» **Prompt**
Reproduce every line of the entries below character for character, leaving out the pictures.

Camera calibration data
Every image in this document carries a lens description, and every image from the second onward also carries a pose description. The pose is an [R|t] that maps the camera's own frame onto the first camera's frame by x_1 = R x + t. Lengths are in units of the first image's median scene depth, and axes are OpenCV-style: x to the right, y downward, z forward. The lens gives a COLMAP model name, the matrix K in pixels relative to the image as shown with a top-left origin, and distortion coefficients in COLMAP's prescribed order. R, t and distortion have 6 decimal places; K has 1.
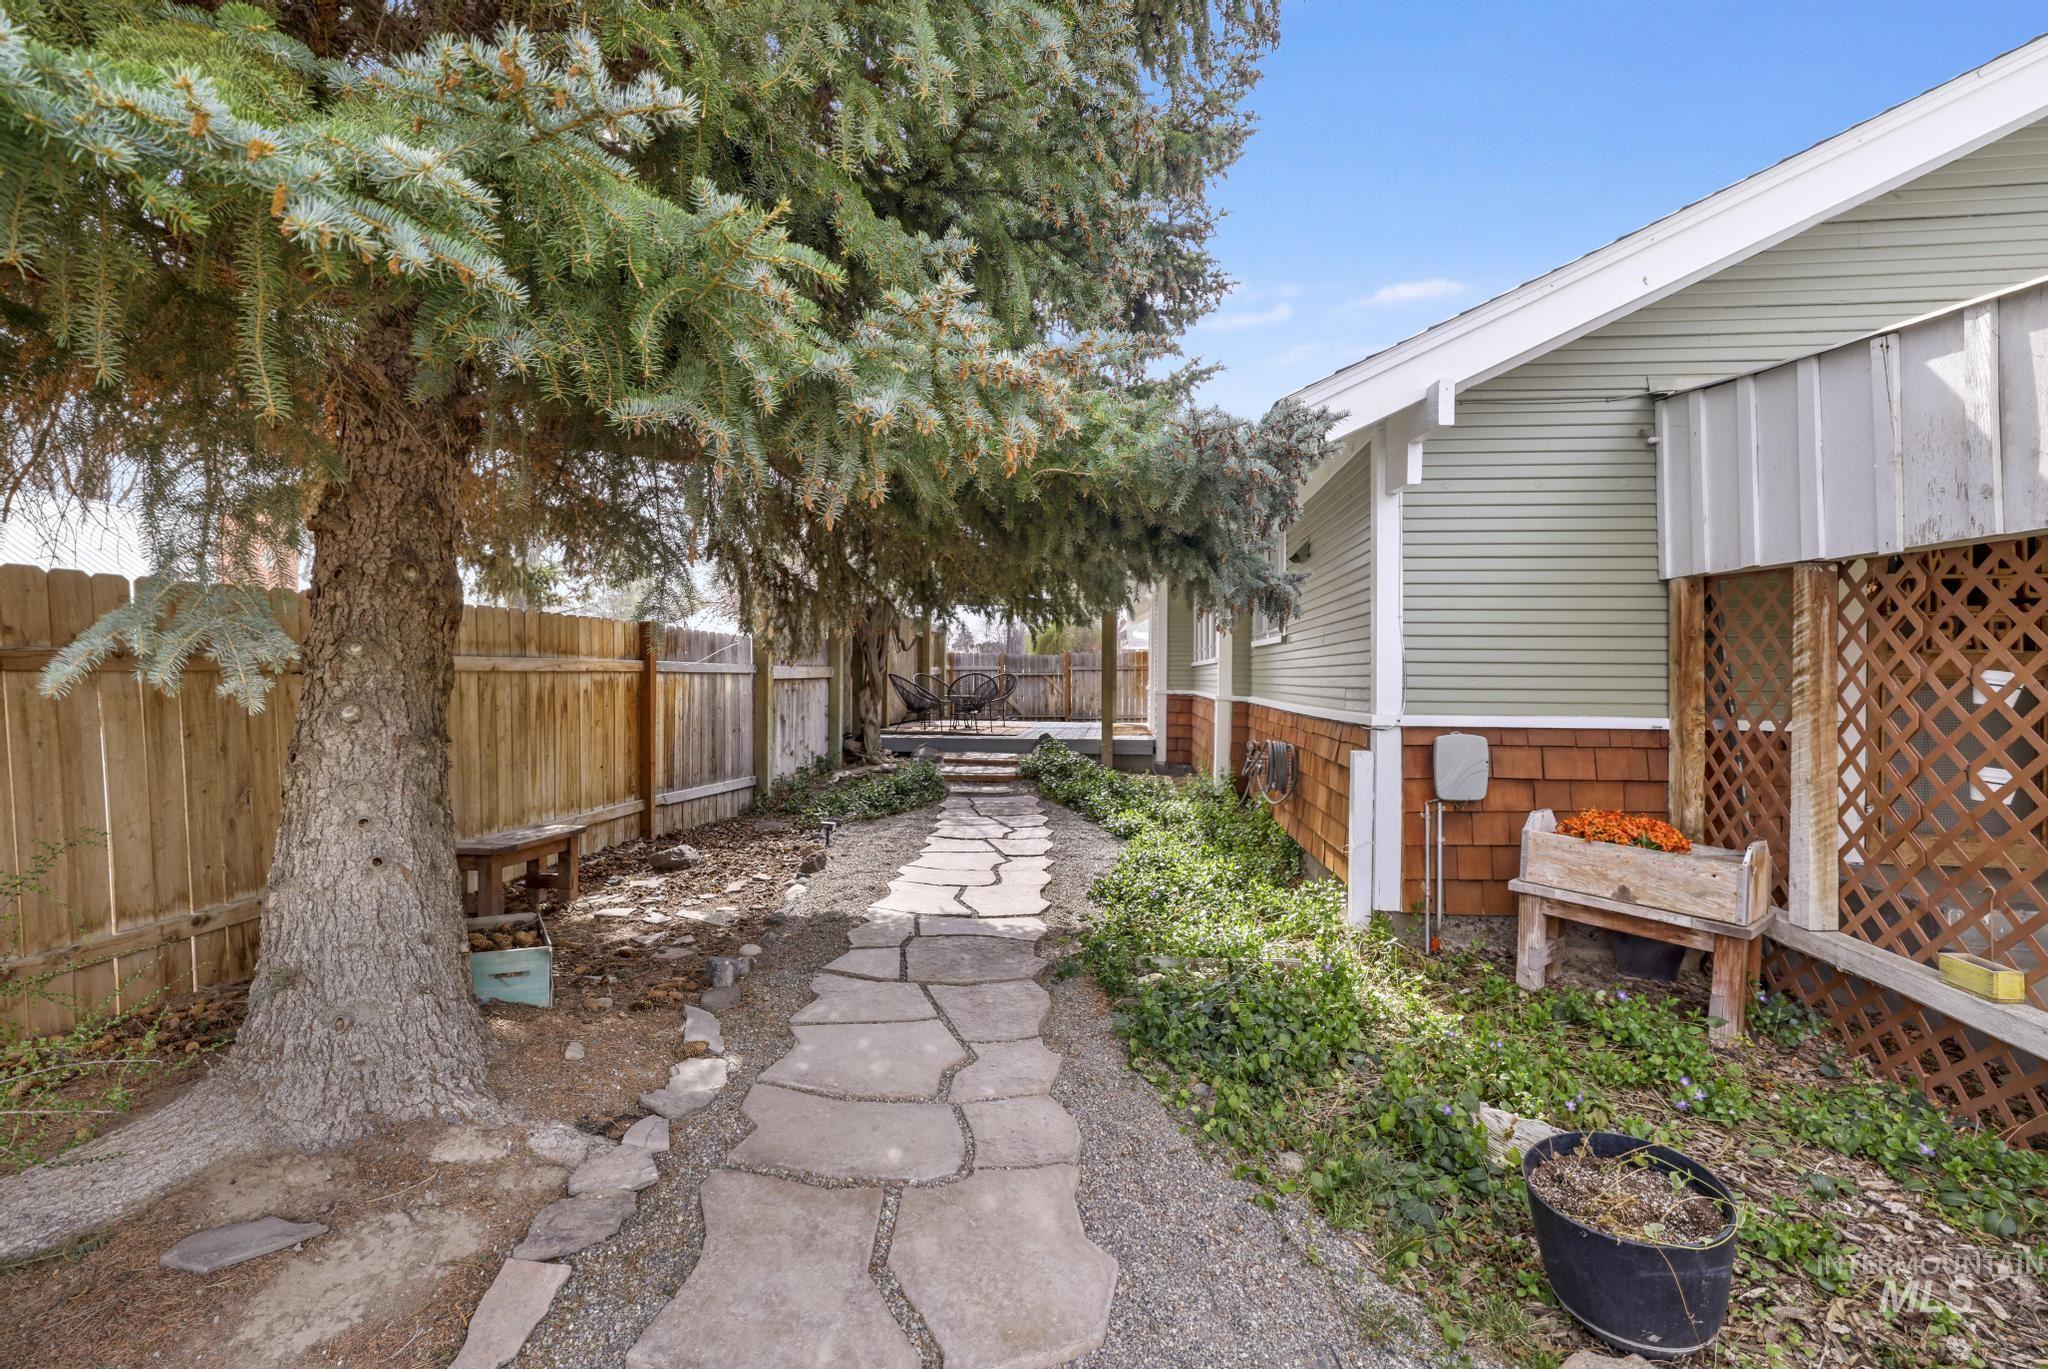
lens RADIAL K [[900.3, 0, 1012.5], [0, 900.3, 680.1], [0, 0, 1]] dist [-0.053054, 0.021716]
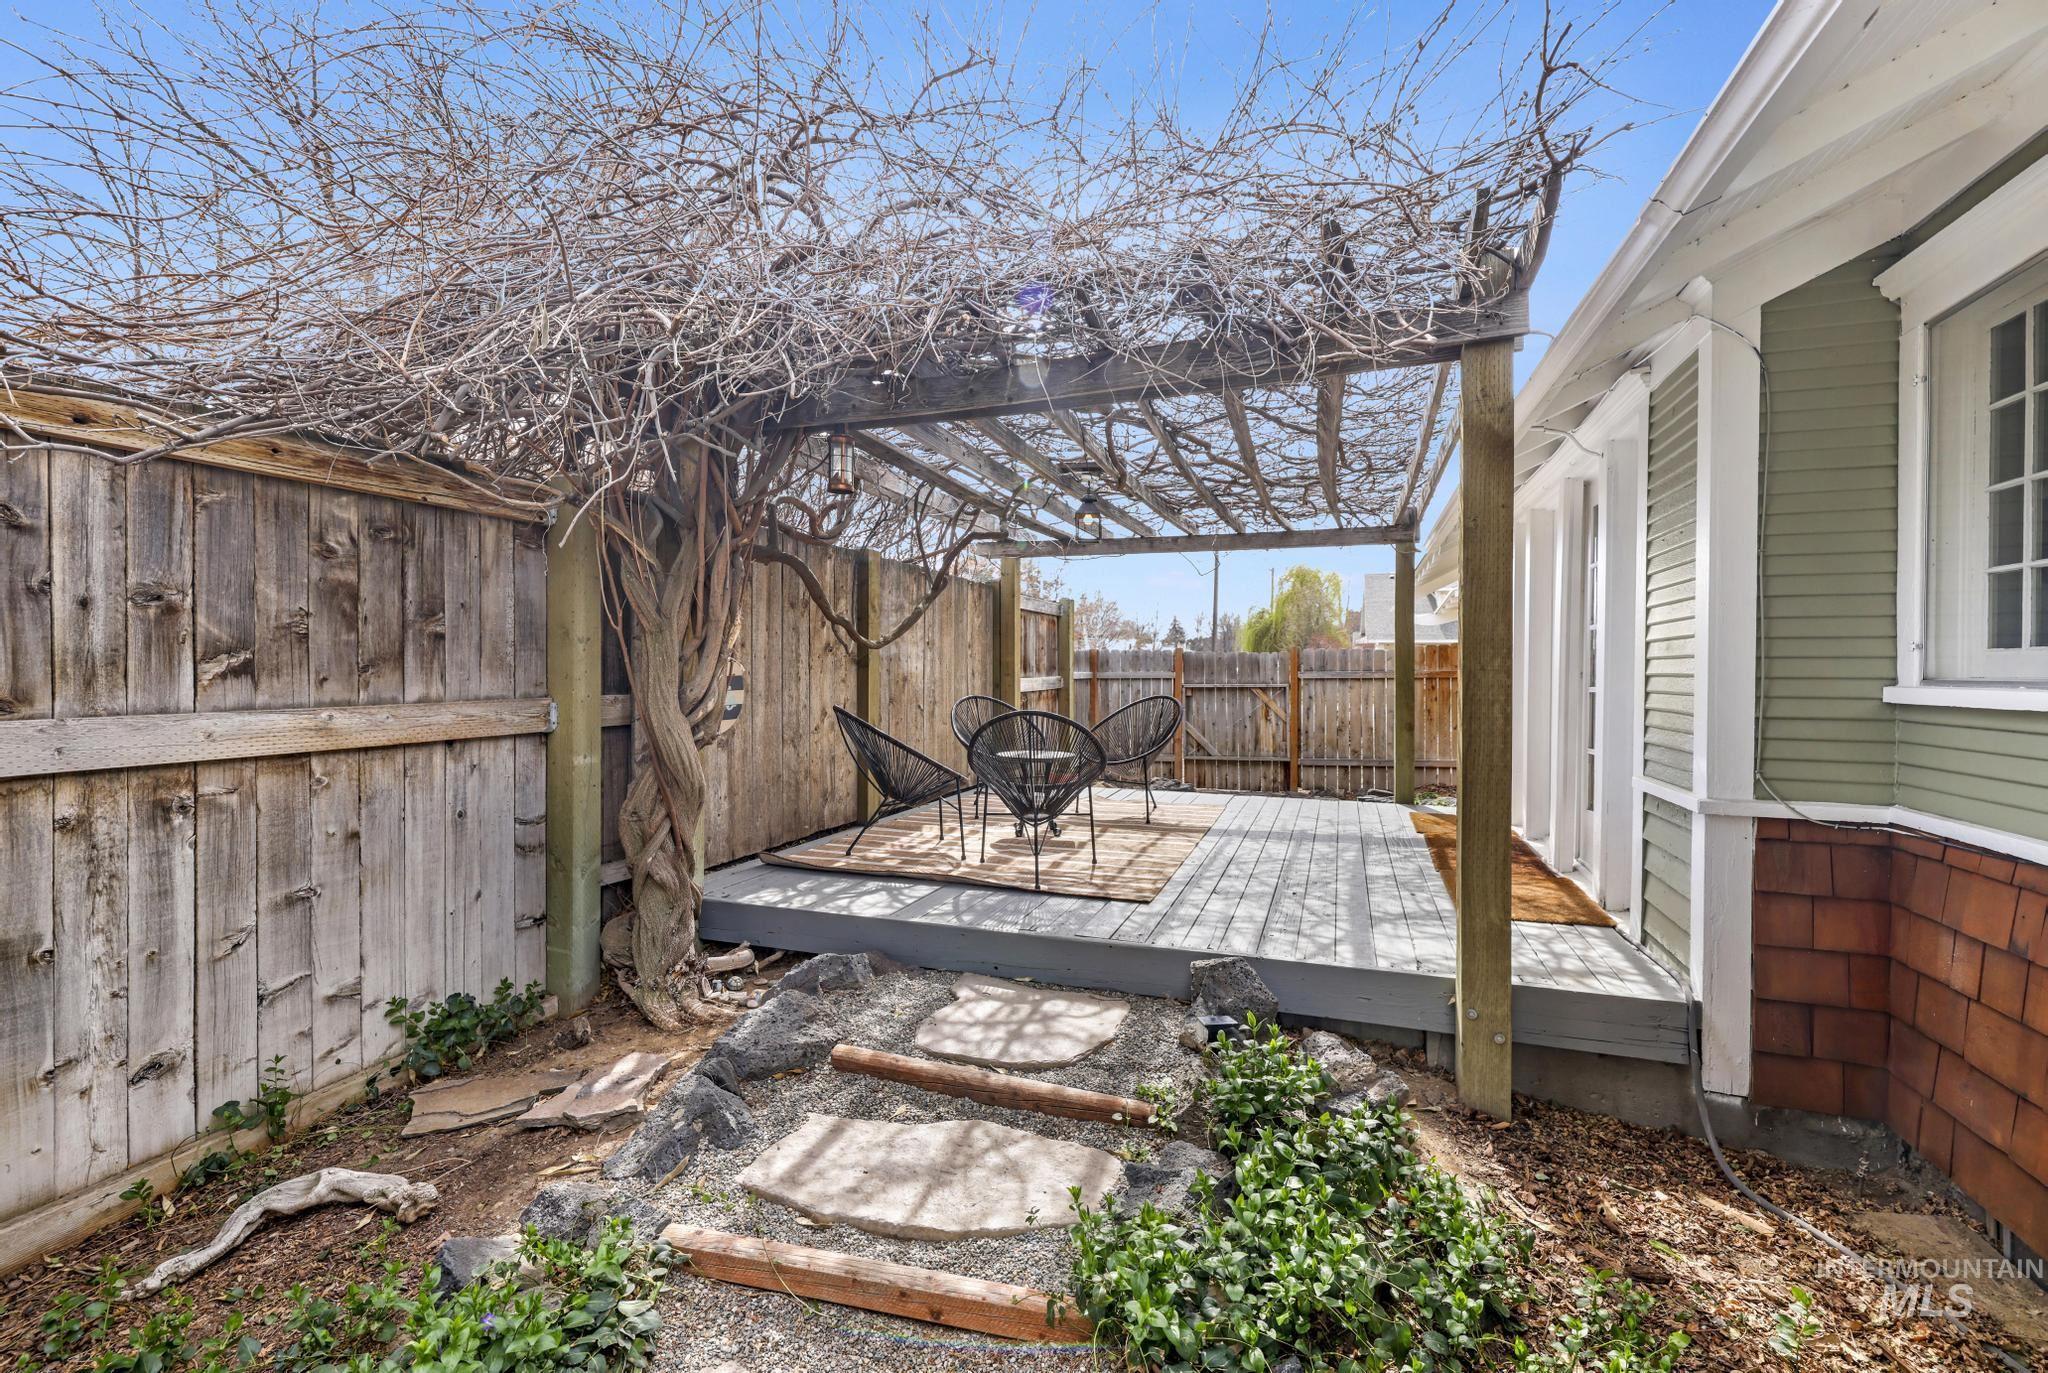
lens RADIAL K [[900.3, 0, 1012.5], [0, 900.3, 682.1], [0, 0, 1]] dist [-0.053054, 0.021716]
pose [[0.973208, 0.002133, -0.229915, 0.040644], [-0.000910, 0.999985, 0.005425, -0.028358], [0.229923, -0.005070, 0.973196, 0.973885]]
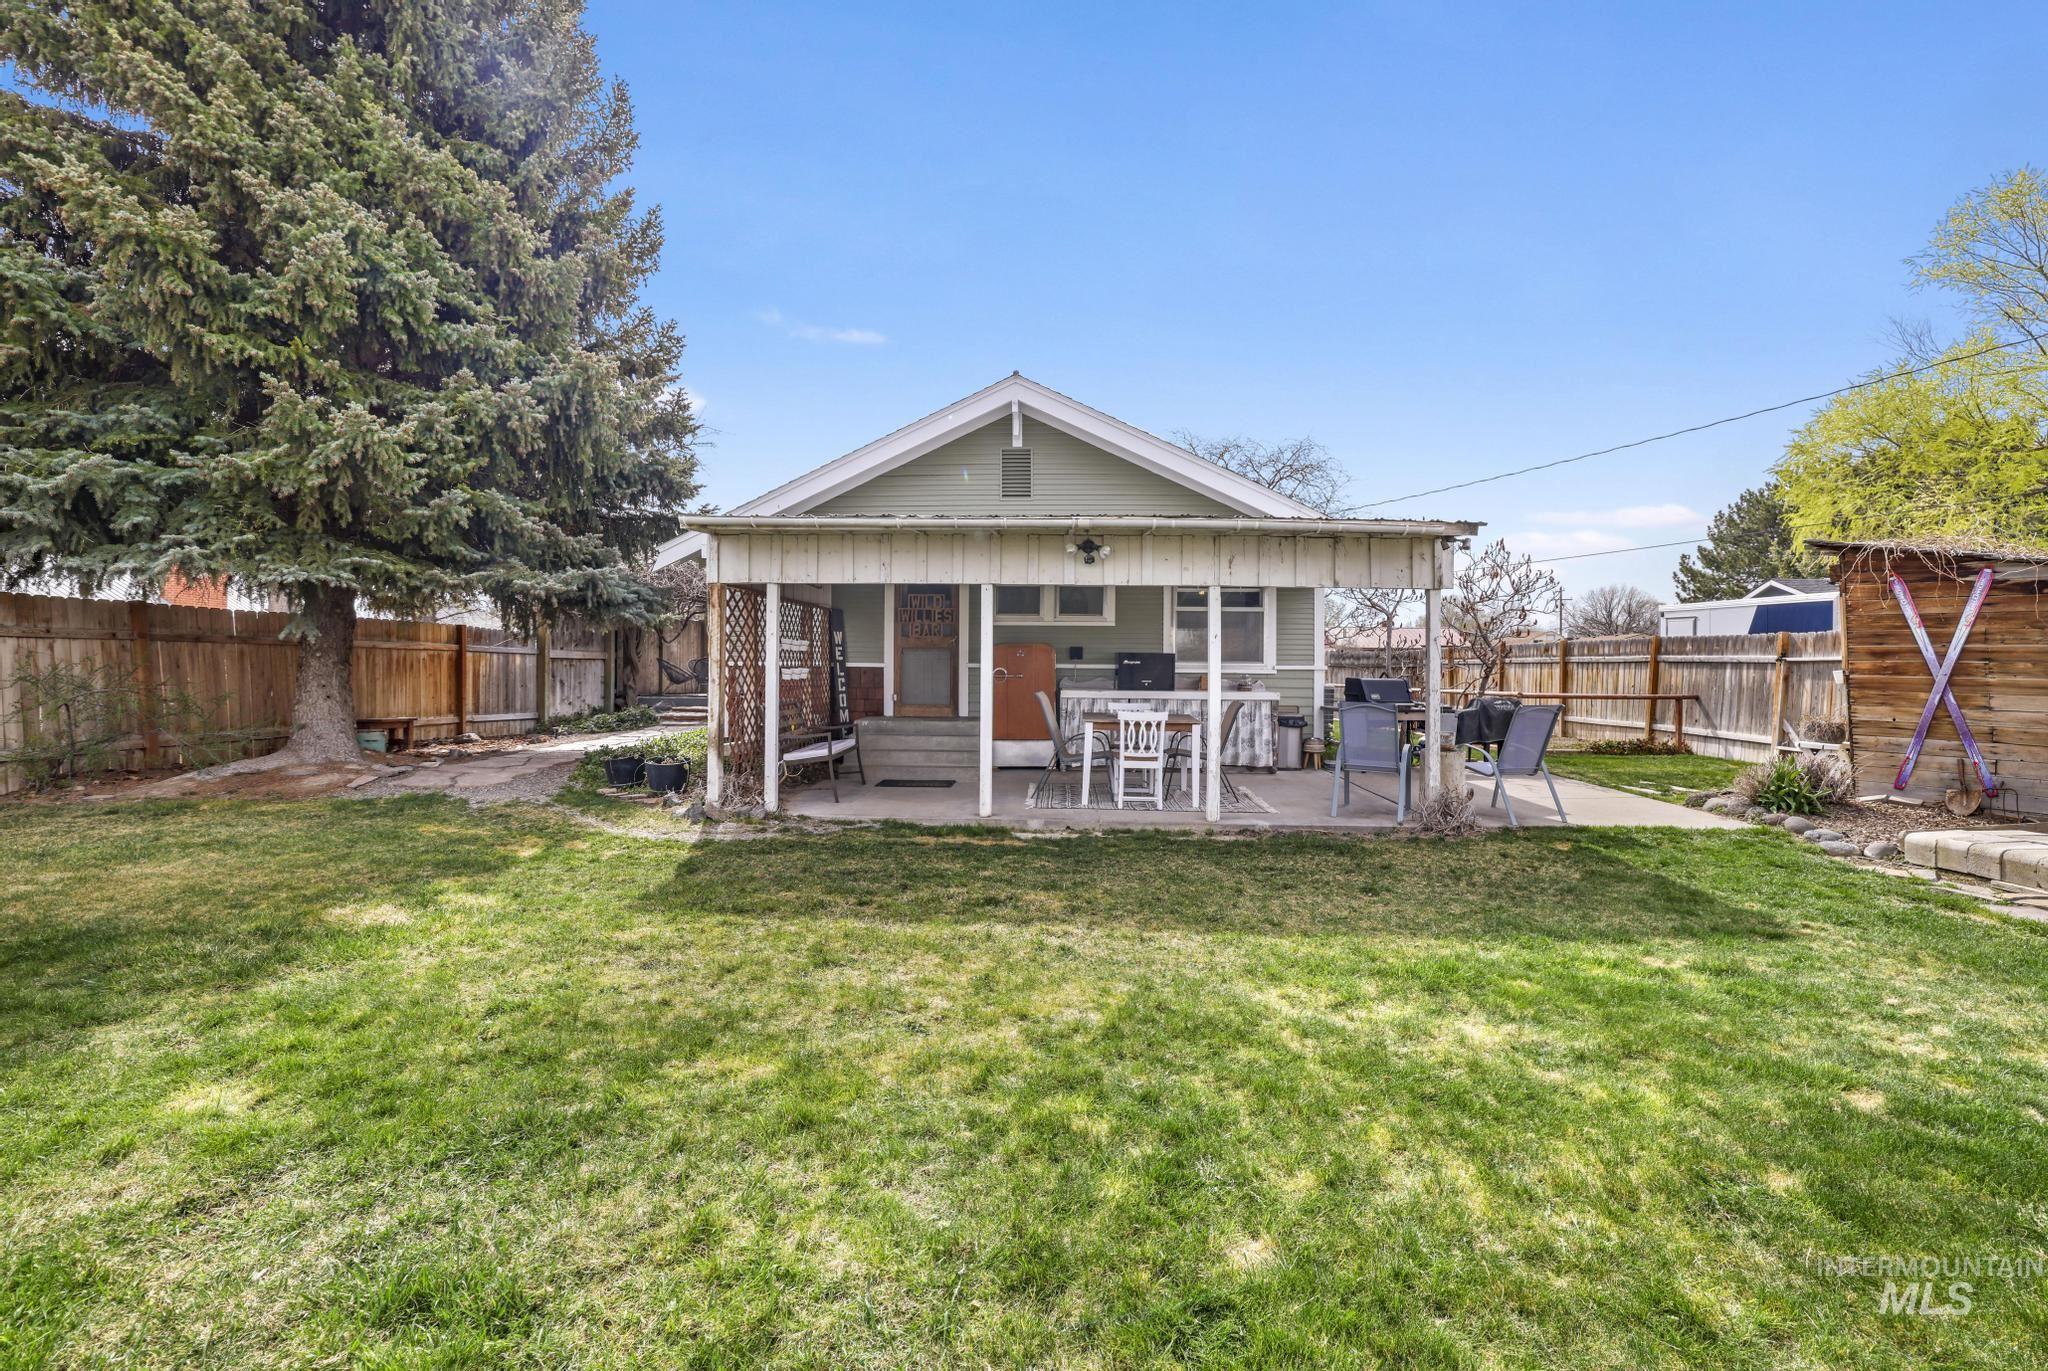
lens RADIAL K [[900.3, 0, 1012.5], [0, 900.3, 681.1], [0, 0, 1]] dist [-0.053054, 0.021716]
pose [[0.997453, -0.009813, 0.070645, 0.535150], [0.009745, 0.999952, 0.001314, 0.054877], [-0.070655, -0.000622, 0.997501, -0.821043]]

» **Task solution**
Every image in this document carries a lens description, and every image from the second onward also carries a pose description. The pose is an [R|t] that maps the camera's own frame onto the first camera's frame by x_1 = R x + t. Lengths are in units of the first image's median scene depth, and axes are OpenCV-style: x to the right, y downward, z forward. The lens gives a COLMAP model name, the matrix K in pixels relative to the image as shown with a top-left origin, and distortion coefficients in COLMAP's prescribed order. R, t and distortion have 6 decimal places; K has 1.
lens RADIAL K [[900.3, 0, 1012.5], [0, 900.3, 680.1], [0, 0, 1]] dist [-0.053054, 0.021716]
lens RADIAL K [[900.3, 0, 1012.5], [0, 900.3, 682.1], [0, 0, 1]] dist [-0.053054, 0.021716]
pose [[0.973208, 0.002133, -0.229915, 0.040644], [-0.000910, 0.999985, 0.005425, -0.028358], [0.229923, -0.005070, 0.973196, 0.973885]]
lens RADIAL K [[900.3, 0, 1012.5], [0, 900.3, 681.1], [0, 0, 1]] dist [-0.053054, 0.021716]
pose [[0.997453, -0.009813, 0.070645, 0.535150], [0.009745, 0.999952, 0.001314, 0.054877], [-0.070655, -0.000622, 0.997501, -0.821043]]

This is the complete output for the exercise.